§ What you should do
The article below is about Presidential Directives 41 and 42. List every aim the article says the directives were specifically designed to achieve.

§ Extract to read
The Special Adviser to President Bola Tinubu on Energy, Mrs Olu Verheijen, says Presidential Directives 41 and 42 have emerged as the most transformative policy tools reshaping Nigeria’s oil and gas investment landscape in more than a decade, by helping eliminate bottlenecks.

Mrs Verheijen made this assertion while speaking at the Practical Nigerian Content Forum 2025, noting that the directives issued by her principal in May 2025, are specifically designed to eliminate rent-seeking, slash project timelines, reduce contracting costs, and restore investor confidence in the Nigerian upstream sector.

“These directives are not just policy documents; they are enforceable commitments to make Nigeria competitive again,” she declared.

She noted that before the directives were issued, Nigeria faced chronic delays in contracting cycles, which discouraged capital inflows and stalled major upstream projects.

“For years, investment stagnated because our processes were too slow and too expensive. Presidential Directives 41 and 42 are removing those bottlenecks once and for all,” she said.

According to her, the directives have already begun to shift investor sentiment, unlocking billions of dollars in new commitments from international oil companies.

“We are seeing unprecedented investment inflows. Shell, Chevron and others are returning with confidence because they can now see credible timelines and competitive project economics,” Verheijen said.

Speaking on the link between streamlined contracting and local content development, she stressed that the directives were crafted to reinforce, not weaken, Nigerian participation.

“Local content is not an obstacle; it is a catalyst. It helps us meet national objectives, contain costs, and deliver projects faster when applied correctly,” she explained.

Mrs Verheijen highlighted that the directives complement the government’s data-driven approach to refining local content requirements while ensuring Nigerian talent and enterprises remain central to new investments.

“Our goal is to empower Nigerian companies with opportunities that are commercially sound and globally competitive,” she said.

She pointed to the current spike in industry activity, over 60 active drilling rigs, as evidence that the directives are driving real operational change.

“We have moved from rhetoric to results. These directives have triggered a new cycle of upstream development,” she said.

The energy expert added that the reforms are critical to achieving Nigeria’s production ambition of 3 million barrels of oil and 10 billion standard cubic feet (bscf) of gas per day by 2030.

“To meet these targets, we need speed, efficiency, and collaboration across the value chain. The directives are the foundation for that,” she noted.

She also linked the directives to Nigeria’s broader regional ambitions, including its leadership role in the African Energy Bank.

“With a $100 million facility now launched, we are ensuring that investment translates into jobs, technology transfer, and long-term value for Nigeria,” she said.

Mrs Verheijen concluded by urging the industry to uphold the spirit and letter of the presidential instructions.

“These directives are a collective responsibility. Government, operators, financiers, and host communities must work together to deliver the Nigeria we envision,” she said. “We remain committed to ensuring Nigeria remains Africa’s premier investment destination,” she said.

§ Provided information
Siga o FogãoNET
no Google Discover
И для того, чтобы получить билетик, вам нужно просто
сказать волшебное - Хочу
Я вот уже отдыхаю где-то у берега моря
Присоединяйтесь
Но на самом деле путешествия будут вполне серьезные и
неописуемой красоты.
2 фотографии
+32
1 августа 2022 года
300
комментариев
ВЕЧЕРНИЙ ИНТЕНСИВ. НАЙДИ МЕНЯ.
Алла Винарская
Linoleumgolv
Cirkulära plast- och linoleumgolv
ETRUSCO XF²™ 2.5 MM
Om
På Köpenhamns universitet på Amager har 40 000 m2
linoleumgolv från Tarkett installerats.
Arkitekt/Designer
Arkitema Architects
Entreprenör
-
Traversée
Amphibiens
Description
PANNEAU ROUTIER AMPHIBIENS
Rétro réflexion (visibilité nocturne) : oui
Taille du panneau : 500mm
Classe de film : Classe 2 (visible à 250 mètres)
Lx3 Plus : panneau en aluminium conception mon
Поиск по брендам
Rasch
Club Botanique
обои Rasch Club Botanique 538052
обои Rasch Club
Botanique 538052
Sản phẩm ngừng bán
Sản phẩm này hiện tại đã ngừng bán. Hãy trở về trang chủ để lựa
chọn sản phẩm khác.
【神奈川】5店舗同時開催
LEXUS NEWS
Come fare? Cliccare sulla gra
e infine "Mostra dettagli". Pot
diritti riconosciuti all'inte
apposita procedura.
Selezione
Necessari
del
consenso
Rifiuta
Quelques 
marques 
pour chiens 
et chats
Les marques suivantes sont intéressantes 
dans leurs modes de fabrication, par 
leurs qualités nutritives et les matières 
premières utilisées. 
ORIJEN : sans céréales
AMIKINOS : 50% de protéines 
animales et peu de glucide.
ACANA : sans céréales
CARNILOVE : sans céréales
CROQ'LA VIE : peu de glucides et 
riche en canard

§ Result for this task
- Eliminate rent-seeking
- Slash project timelines
- Reduce contracting costs
- Restore investor confidence in the Nigerian upstream sector